Article N° 5111

MÉDECINE

Pronostics en médecine : la grande incertitude

Imounachen Zitouni - 19 mai 2016 19:54

Une étude publiée dans la revue Neurology, a révélé que les prédictions de mortalité s'échelonnent de 0% à 100% dans la plupart des cas. Pour arriver à ce résultat, le Dr Darin Zahuranec neurologue à l'université du Michigan et investigateur principal de cette étude, a demandé à 752 médecins américains de faire un pronostic sur quatre cas de patientes ayant eu un accident vasculaire cérébral hémorragique (hémorragie cérébrale). Des cas de gravité variable et concernant des malades d'âges différents (de 56 à 83 ans). Le pronostic est important car il peut déterminer les actes thérapeutiques qui vont être engagés par la suite, jusqu'à, par exemple une intervention de neurochirurgie.

«J'ai été surpris de voir le niveau de variabilité parmi les médecins», ajoute le Dr Zahuranec. «Cette étude ne fait que confirmer que le pronostic n'est jamais simple en médecine», remarque le Pr Yannick Béjot, chef du service de neurologie du CHU de Dijon.

«Le pronostic d'un accident vasculaire cérébral (AVC) hémorragique est absolument impossible, abonde le Pr Yves Agid, neurologue à la Pitié-Salpêtrière et fondateur de l'Institut du cerveau et de la moelle épinière. C'est un peu comme une grenade qui explose près de vous. Vous pouvez mourir sur le coup, n'avoir qu'un petit éclat ou des dégâts épouvantables.»

Par opposition aux AVC ischémiques (par obstruction d'une artère) dont l'évolution est plus prévisible, les AVC hémorragiques se signalent par leur imprévisibilité. «Le territoire cérébral touché est moins bien délimité et le saignement peut recommencer», explique le Pr Agid.

«Même si les professionnels souhaitent prendre du temps, ce sont parfois les familles qui demandent une décision rapide», note Emmanuel Hirsch, professeur d'éthique médicale à l'université Paris Sud, «or il faut du temps pour qu'il y ait un processus décisionnel».
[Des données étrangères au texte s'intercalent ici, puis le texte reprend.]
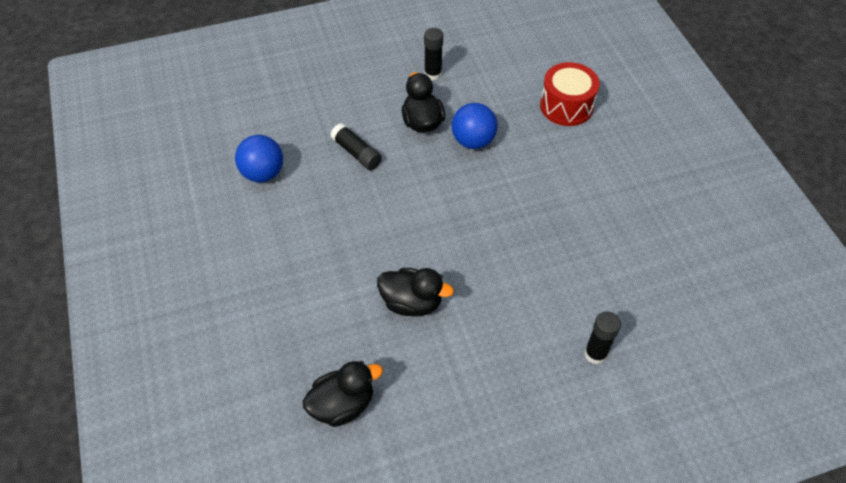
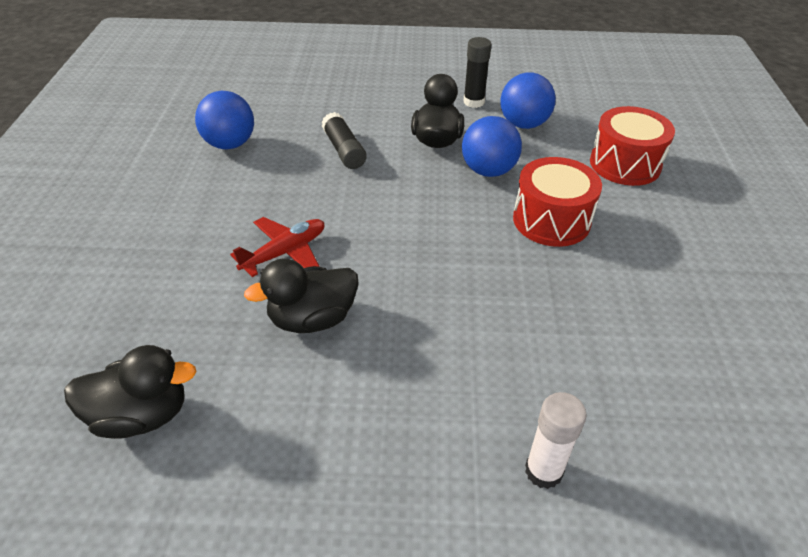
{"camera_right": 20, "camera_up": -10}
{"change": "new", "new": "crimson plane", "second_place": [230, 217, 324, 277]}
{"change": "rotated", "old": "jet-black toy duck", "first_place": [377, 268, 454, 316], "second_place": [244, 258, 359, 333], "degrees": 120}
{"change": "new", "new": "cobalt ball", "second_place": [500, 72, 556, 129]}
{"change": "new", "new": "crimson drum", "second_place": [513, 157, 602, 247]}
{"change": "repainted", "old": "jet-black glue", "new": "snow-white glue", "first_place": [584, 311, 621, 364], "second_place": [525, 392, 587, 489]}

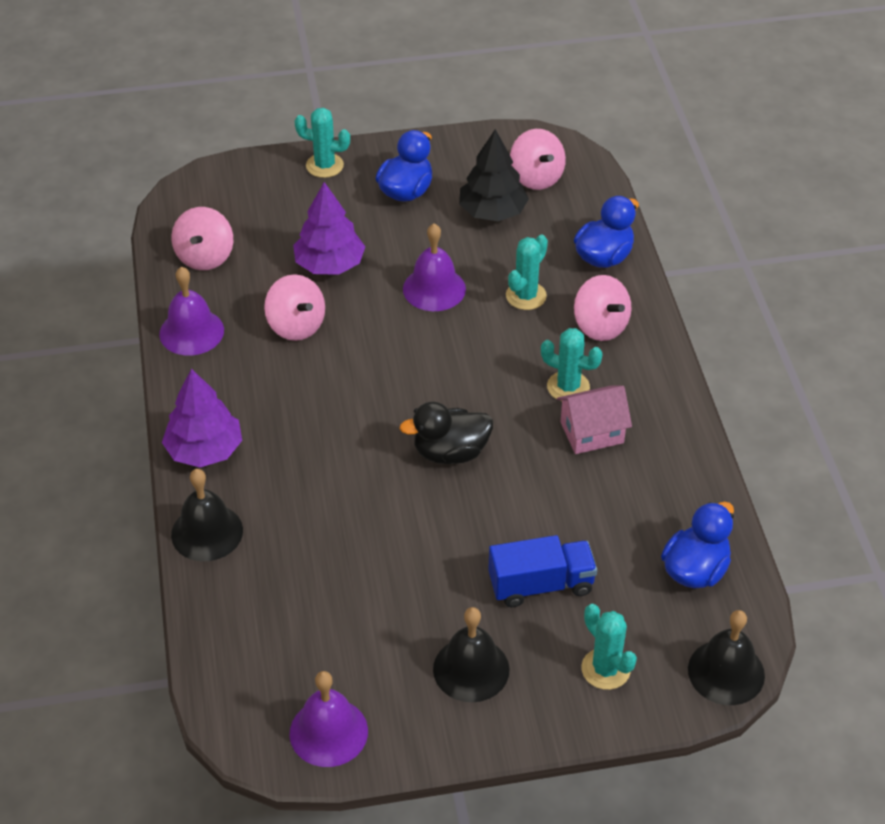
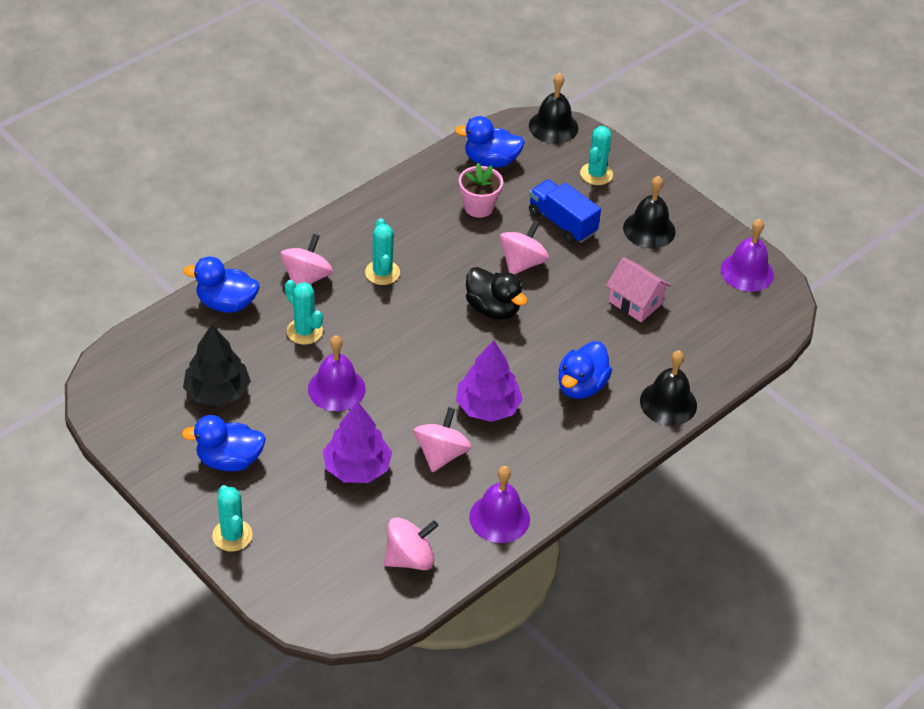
{"camera_right": -125, "camera_up": 0}
{"change": "rotated", "old": "turquoise prickly plant", "first_place": [506, 235, 548, 310], "second_place": [285, 280, 323, 345], "degrees": 45}
{"change": "shifted", "old": "purple fir tree", "first_place": [162, 368, 242, 467], "second_place": [456, 340, 523, 422]}
{"change": "new", "new": "pink plant pot", "second_place": [459, 163, 503, 218]}
{"change": "shifted", "old": "pink spinning top", "first_place": [510, 129, 566, 190], "second_place": [499, 220, 549, 275]}
{"change": "new", "new": "cobalt toy duck", "second_place": [558, 341, 612, 399]}
{"change": "shifted", "old": "pink toy house", "first_place": [557, 385, 632, 454], "second_place": [606, 257, 671, 322]}

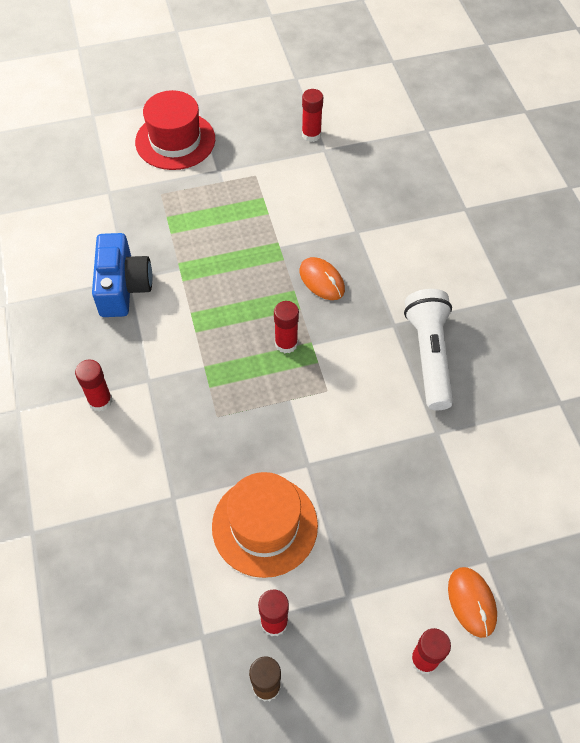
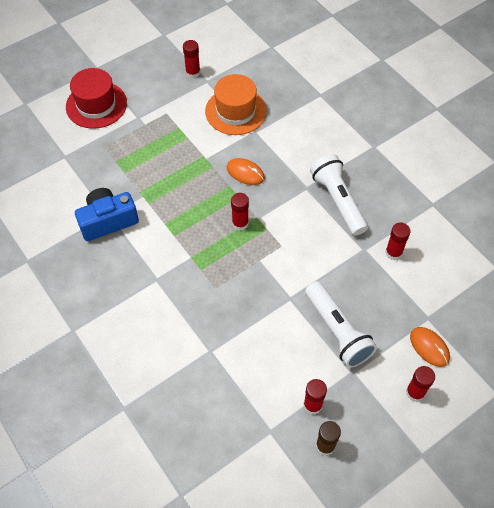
{"camera_right": -20, "camera_up": 0}
{"change": "rotated", "old": "cobalt compact camera", "first_place": [92, 233, 153, 317], "second_place": [75, 188, 139, 241], "degrees": -90}
{"change": "shifted", "old": "orange-coloured hat", "first_place": [212, 472, 318, 578], "second_place": [205, 74, 267, 135]}
{"change": "new", "new": "snow-white torch", "second_place": [305, 281, 377, 368]}
{"change": "shifted", "old": "crimson glue", "first_place": [75, 359, 112, 411], "second_place": [385, 223, 411, 260]}

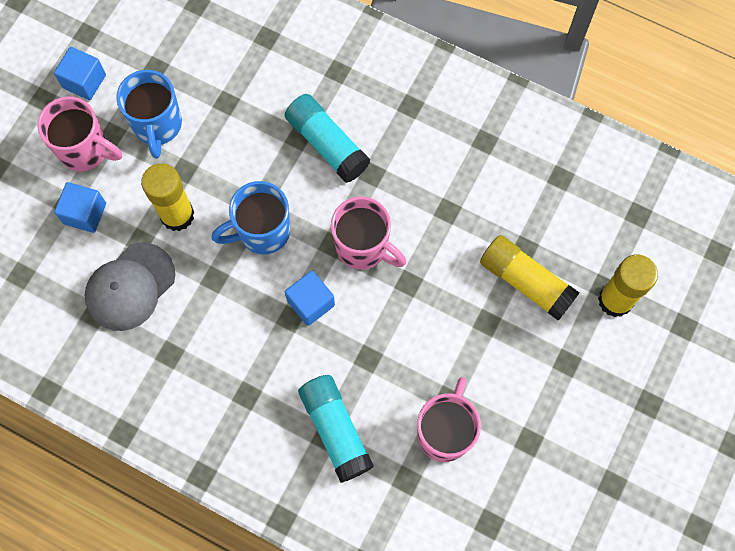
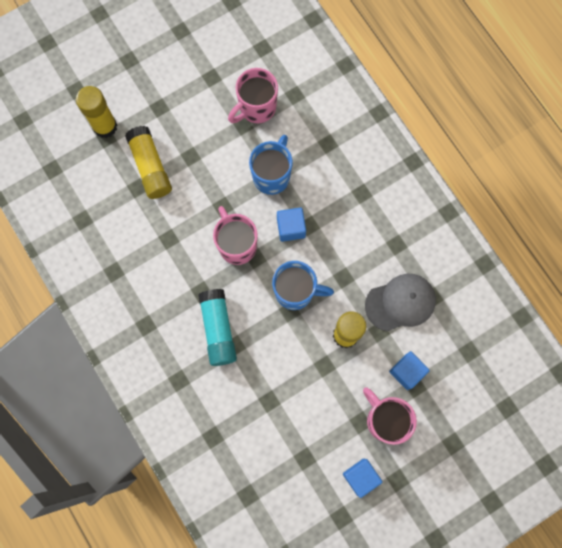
{"camera_right": -150, "camera_up": 5}
{"change": "shifted", "old": "cobalt tea mug", "first_place": [116, 70, 182, 159], "second_place": [249, 135, 293, 195]}
{"change": "gone", "old": "turquoise glue", "first_place": [298, 375, 374, 483]}

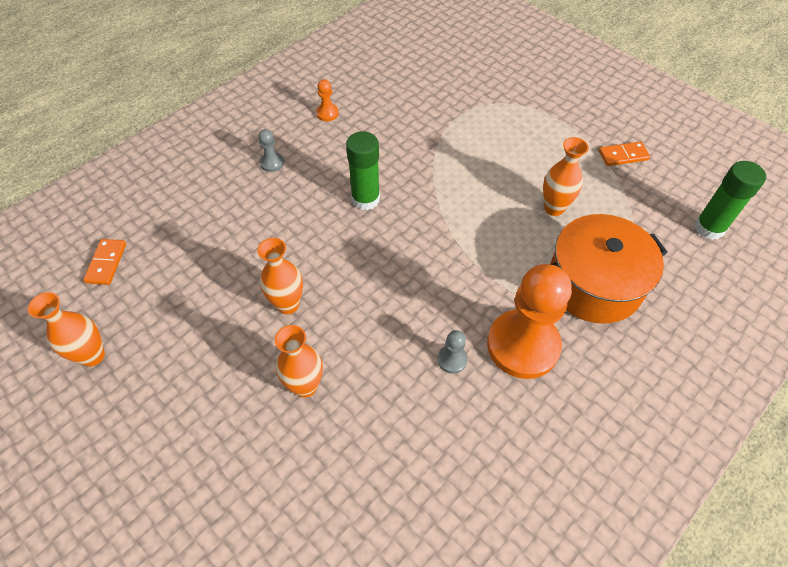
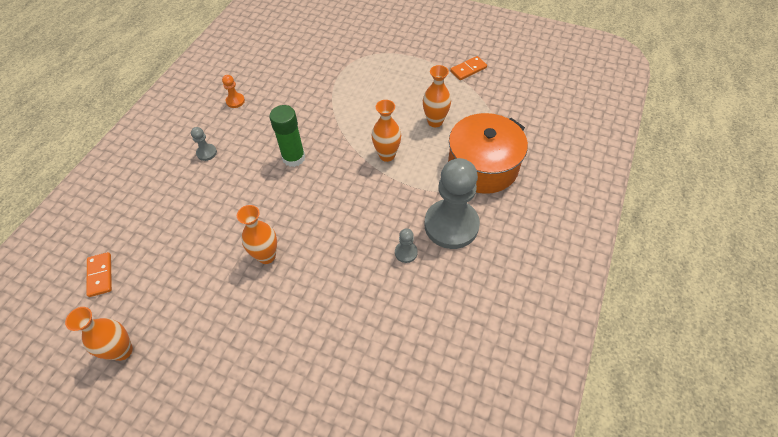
{"camera_right": -20, "camera_up": 0}
{"change": "shifted", "old": "orange-coloured tall vase", "first_place": [275, 325, 323, 398], "second_place": [371, 100, 401, 162]}
{"change": "repainted", "old": "orange-coloured chess pawn", "new": "ash-grey chess pawn", "first_place": [487, 264, 572, 379], "second_place": [424, 158, 480, 249]}
{"change": "gone", "old": "emerald glue", "first_place": [694, 161, 766, 240]}

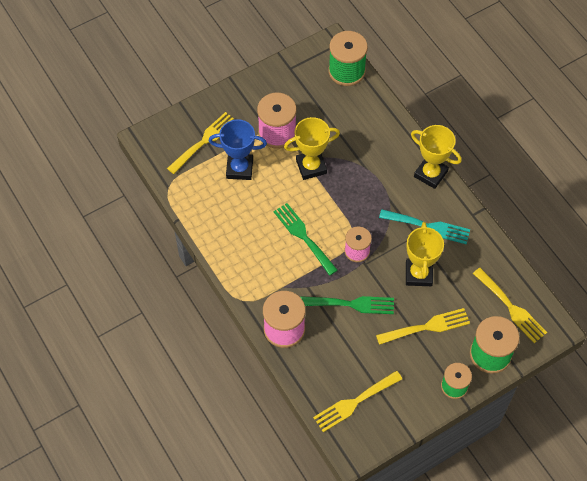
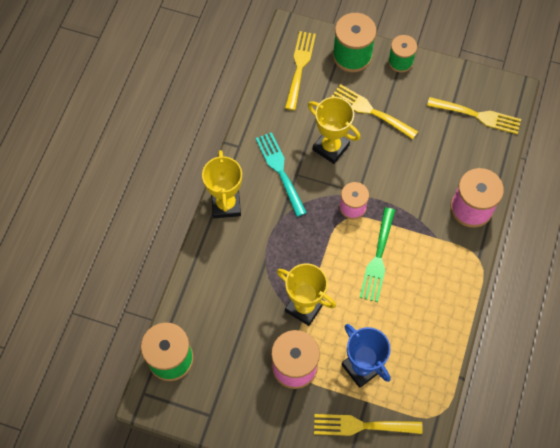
{"camera_right": -130, "camera_up": 5}
{"change": "rotated", "old": "yellow trophy", "first_place": [406, 222, 444, 286], "second_place": [308, 97, 360, 164], "degrees": 75}
{"change": "gone", "old": "emerald dinner fork", "first_place": [300, 296, 394, 314]}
«Avoir quelques jours de recul est utile, explique le Pr Béjot, cela permet de voir si le patient va mieux ou moins bien. C'est une donnée précieuse et qui d'ailleurs manquait dans l'étude américaine où les médecins ne disposaient que des informations à un moment donné et ne pouvaient pas voir les malades.»

Selon le Pr Queneau la prudence fait aussi partie de la démarche de soin: «Il est criminel de ne pas laisser un coin de ciel bleu au malade et à ses proches. L'espoir est à la fois la première et la dernière arme du médecin. Un coin de ciel bleu c'est bien plus que de la poésie, c'est la capacité de se battre contre la maladie. Bien sûr que certaines situations sont plus graves que d'autres mais la médecine n'est pas que mathématique et un médecin doit toujours se dire que ce qui est vrai pour 1000 malades ne l'est peut-être pas pour celui qui est en face de lui.»